Many have to do with genre, with plot, with story structure. Something that
starts out with a fast-packed action scene with guns and car chases should not
divert immediately into a Victorian love triangle.

You broke the contract. You promised one genre, you
delivered another.

But this is a blog about writing medical events, and I’m
going to talk about the one rule you need to be very careful never to violate,
the one promise you must always uphold:

This world works the same way, every time.

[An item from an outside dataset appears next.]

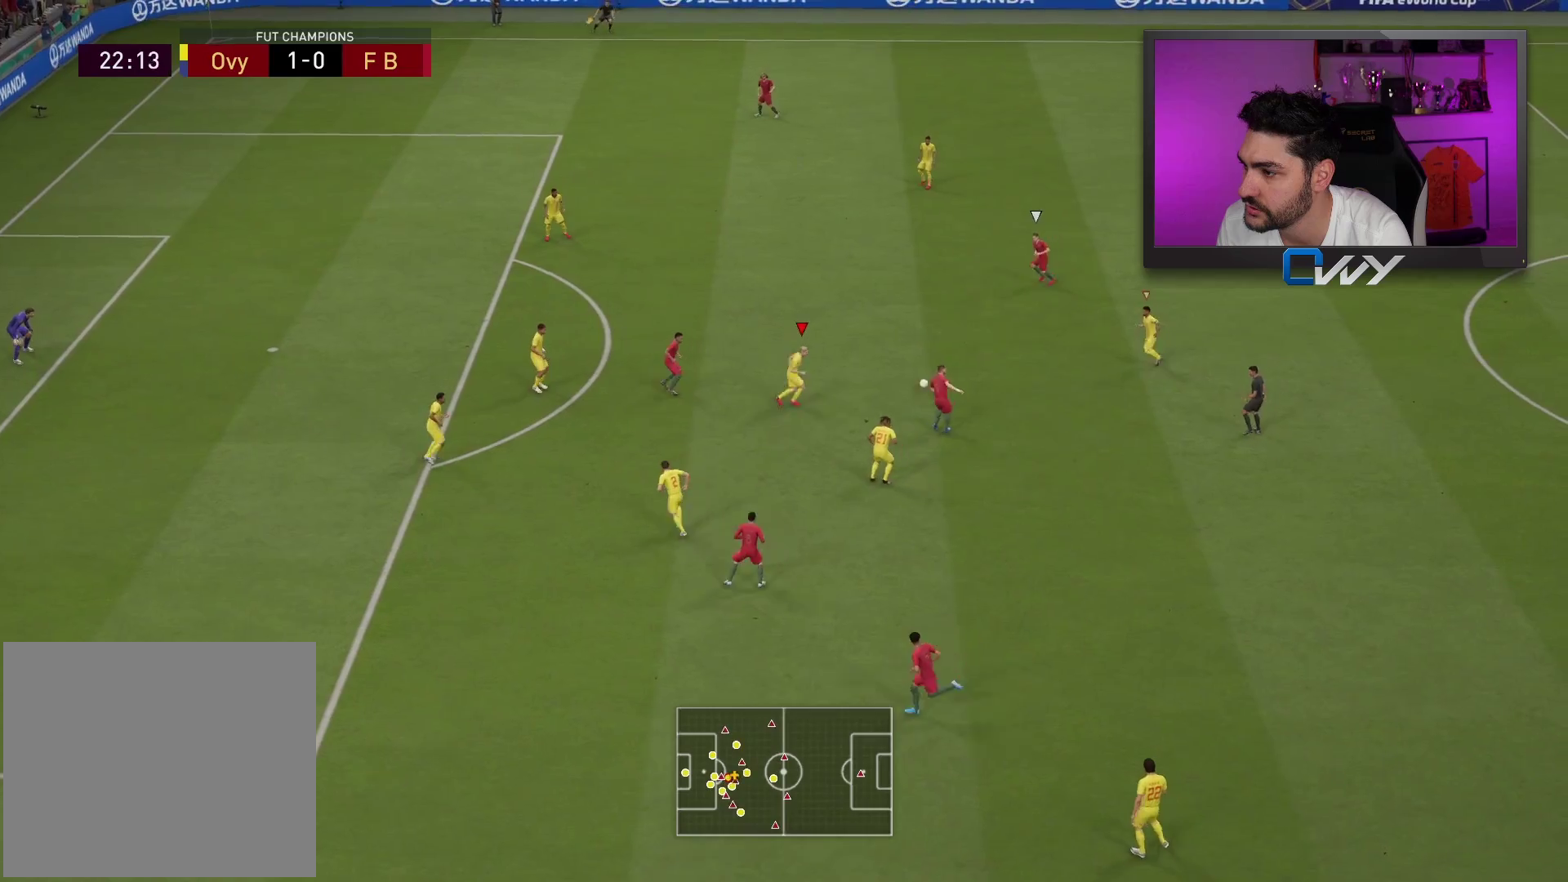
{"buttons": ["L2", "R2", "L3"], "left_stick": "up-left", "right_stick": "center", "events": [[200, "left_stick", "up-left"]]}
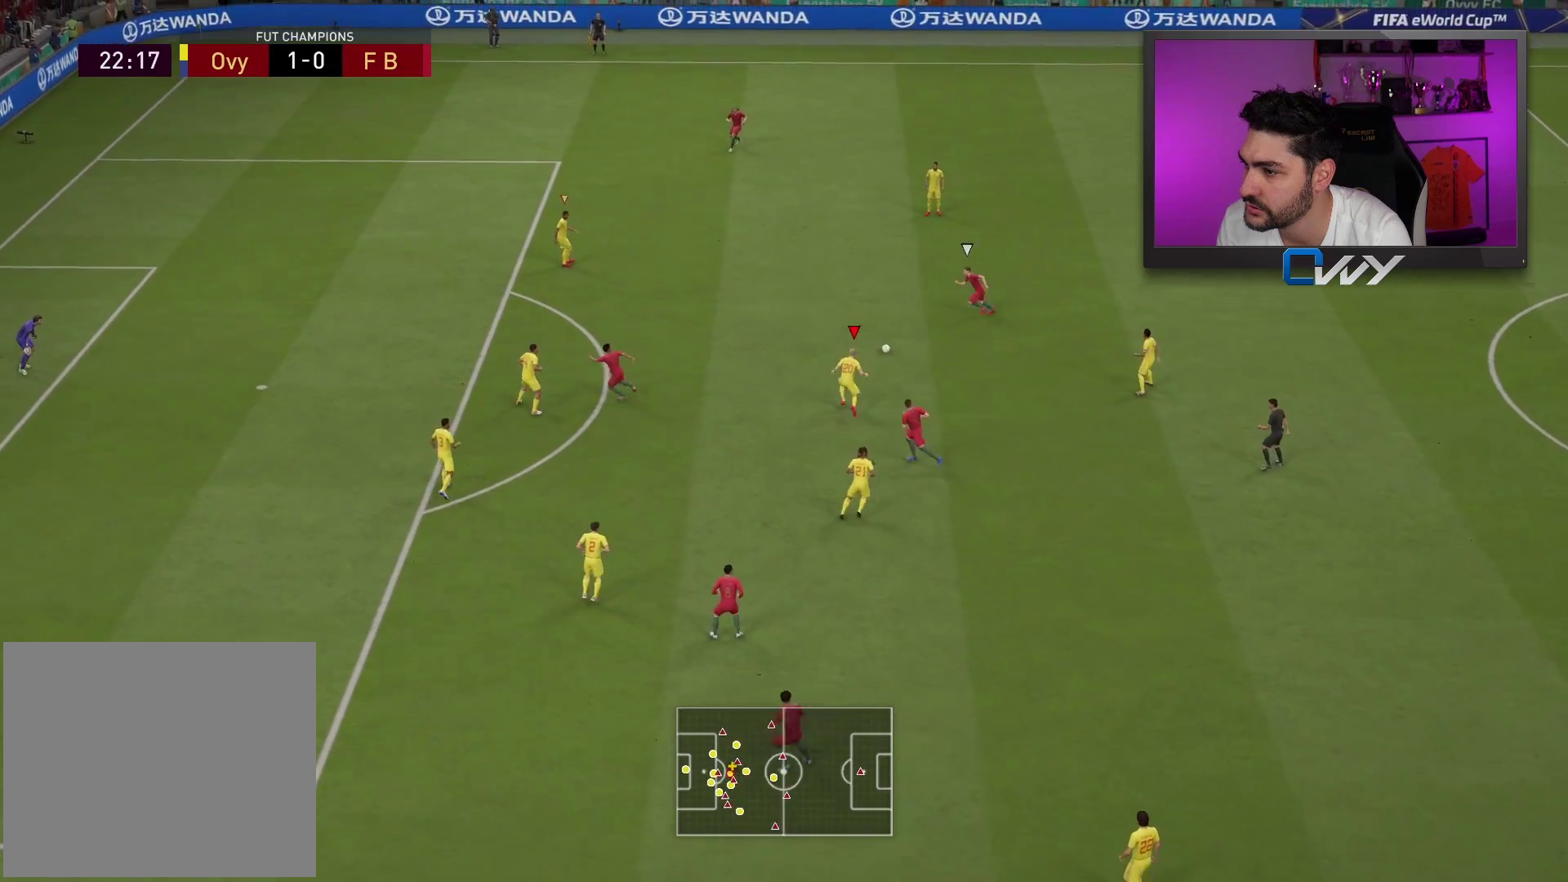
{"buttons": ["L2", "R2", "L3"], "left_stick": "up", "right_stick": "center", "events": [[83, "right_stick", "up-left"], [133, "left_stick", "up"], [133, "right_stick", "center"]]}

Now that’s kind of a strange contract, right? Especially in
sci-fi and fantasy worlds, we expect
them to work differently from our own.

But what I’m talking about here is an internal consistency. If you build a world in which, say, people
can be healed from mortal wounds with the application of the Sacred Herbs of
Bottanicus, Lord God of Plant Matter, then that set of healing herbs has to
work every time.

Alternatively, if you establish a world like ours in which
those herbs don’t work, and you come
along and all of a sudden they do, with
no explanation, you’ve broken the contract.

There’s a difference between bending that contract and breaking
that contract, but it’s important to understand that you make readers certain
promises in your writing. And the closer you set your story to a 21st-Century
Earth, the closer you need to get to the way 21st-Century Earth actually works.

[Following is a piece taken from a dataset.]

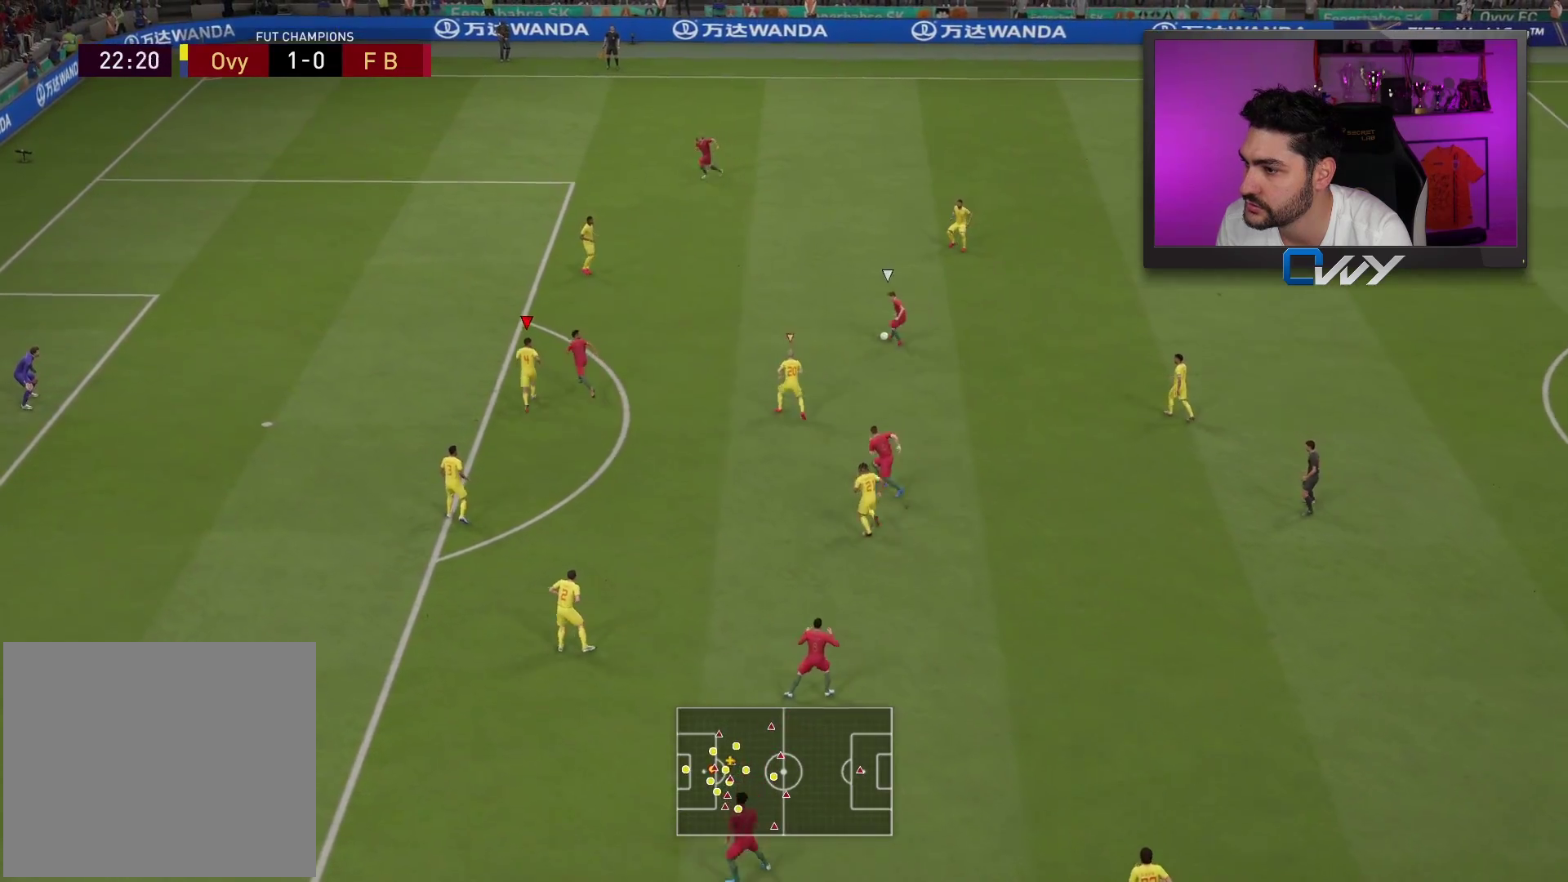
{"buttons": ["L2", "R2", "L3"], "left_stick": "up-left", "right_stick": "center", "events": [[383, "left_stick", "up-left"]]}
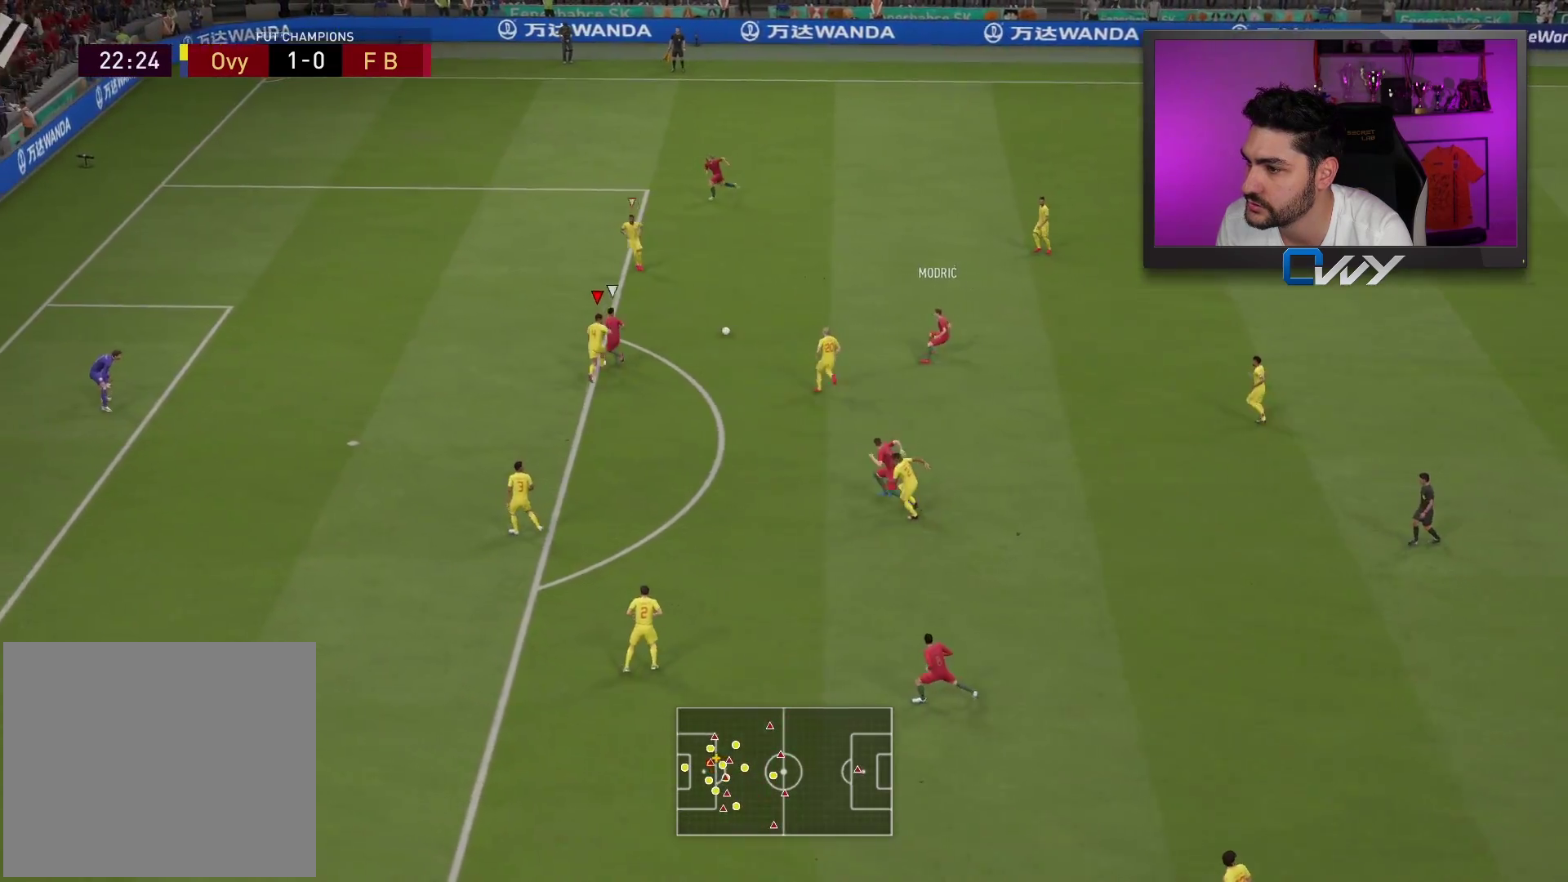
{"buttons": ["R2", "L3"], "left_stick": "up-left", "right_stick": "center", "events": [[50, "L2", "up"]]}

But just to be clear: you can write a story about sentient jelly beings
that slurp their way across the surface of Mars, and your readers will
believe you, as long as the rules of how that story works remain consistent.

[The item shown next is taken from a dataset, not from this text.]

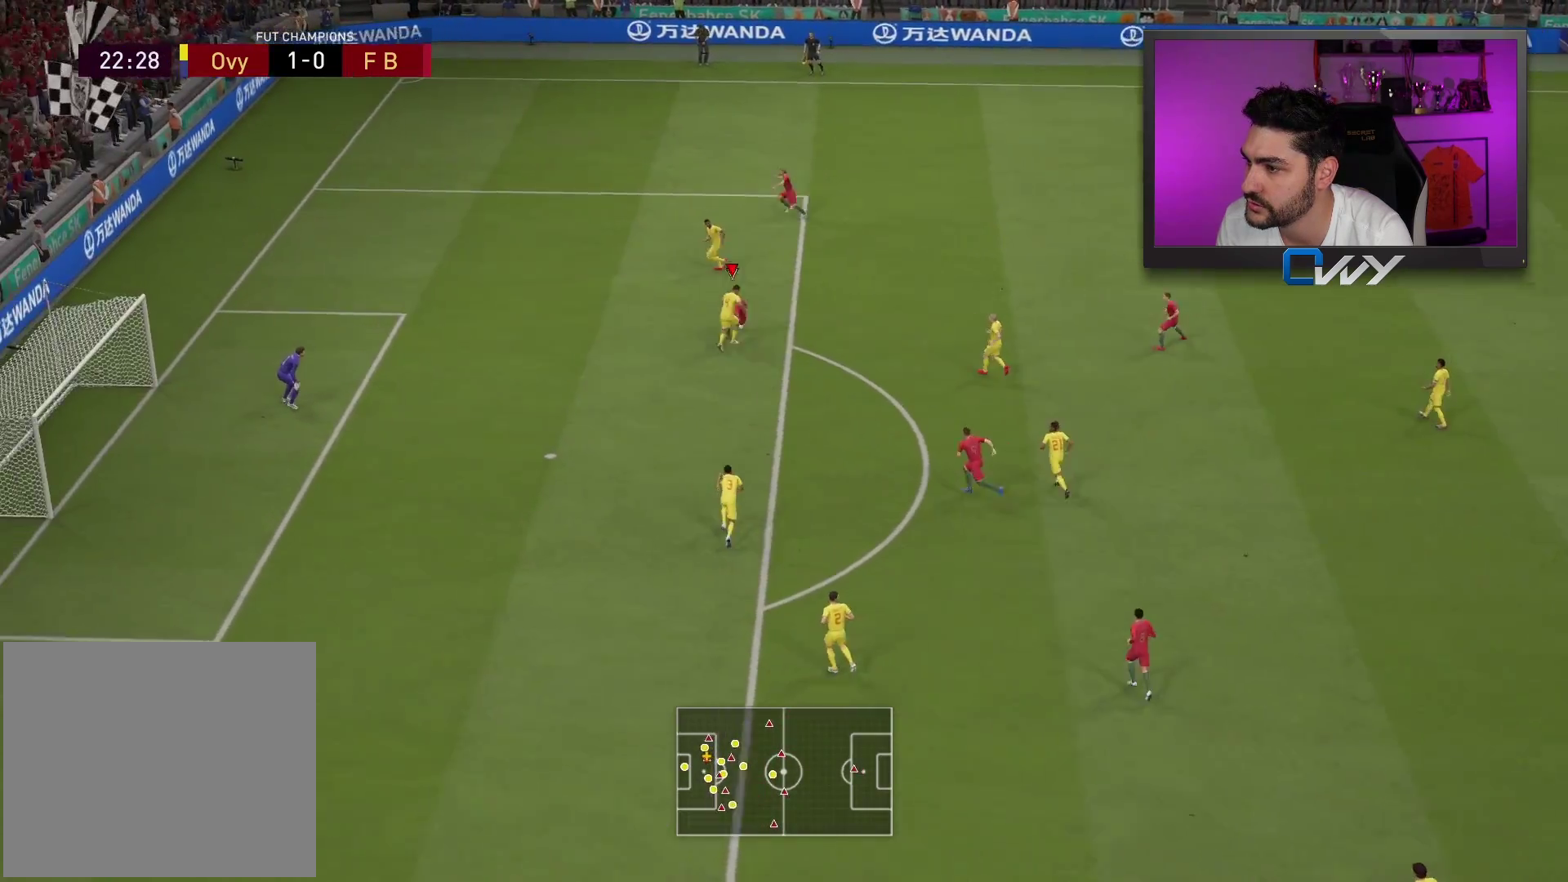
{"buttons": ["L2", "L3"], "left_stick": "down", "right_stick": "center", "events": [[33, "L2", "down"], [150, "R2", "up"], [417, "left_stick", "down"]]}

How to Alter The Contract  

Foreshadow your
change, especially if it gets your MC out of a jam.
If you expect your main
character to be saved by put in a tank of healing bubble-water, establish healing bubble-water first,
preferably early in the story when nobody notices. Throwaway lines work very
well for this.

Make your change make
sense in context.
Establish the technology level that will get your
character’s society to that point.

You don’t have to explain the way the healing bubbles work –
look at Star Wars – but you do have
to establish that it’s something that your character’s society could have
developed. If you have a society of Tolkienesque elves who live in the forest
and hunt with bows, they should not have healing
bubble-water
.

I Can’t See Your Contract

From my perspective, when I get asks that talk about science
fiction – mutants or aliens or healing magic – I often reply with the Rule of
Reality in mind.

It’s not because I don’t like sci-fi or fantasy – I absolutely love them. But my usefulness
as a resource becomes more and more limited the further away from 21st-Century
Earth you get. And while human physiology doesn’t change, the way that physiology interacts with “medical intervention” does.

And when it comes down to it, I barely have time to read
anything for pleasure, much less reading individual stories to help build the
medical aspect of their worlds.  

I don’t know what’s believable in your world because I’m not
in it. I don’t breathe it, or understand it. I don’t know the rules – stated or
implied – that you’ve established.

And without knowing the rules, I don’t know which ones I’m
breaking.

You Break It, You Bought It

This isn’t meant to be a deflection. It’s meant to give you
freedom.

If you’ve decided that your story includes aliens and ghosts
and seeing Bigfoot in your garage, you have
the power to decide how that world looks
. It’s a lot of responsibility –
trust me, I’m writing a modern fantasy novel that crosses 21st-Century-Earth
with a society that bans the use of iron or steel, it’s really complicated.

But you also get to decide how that world looks and feels
and smells and tastes. You’re no longer bound by what we in this day and age
can and cannot do. The shackles of reality have been broken – to a point. You’re free to establish
your own rules.

But once you’ve established them, stick to them.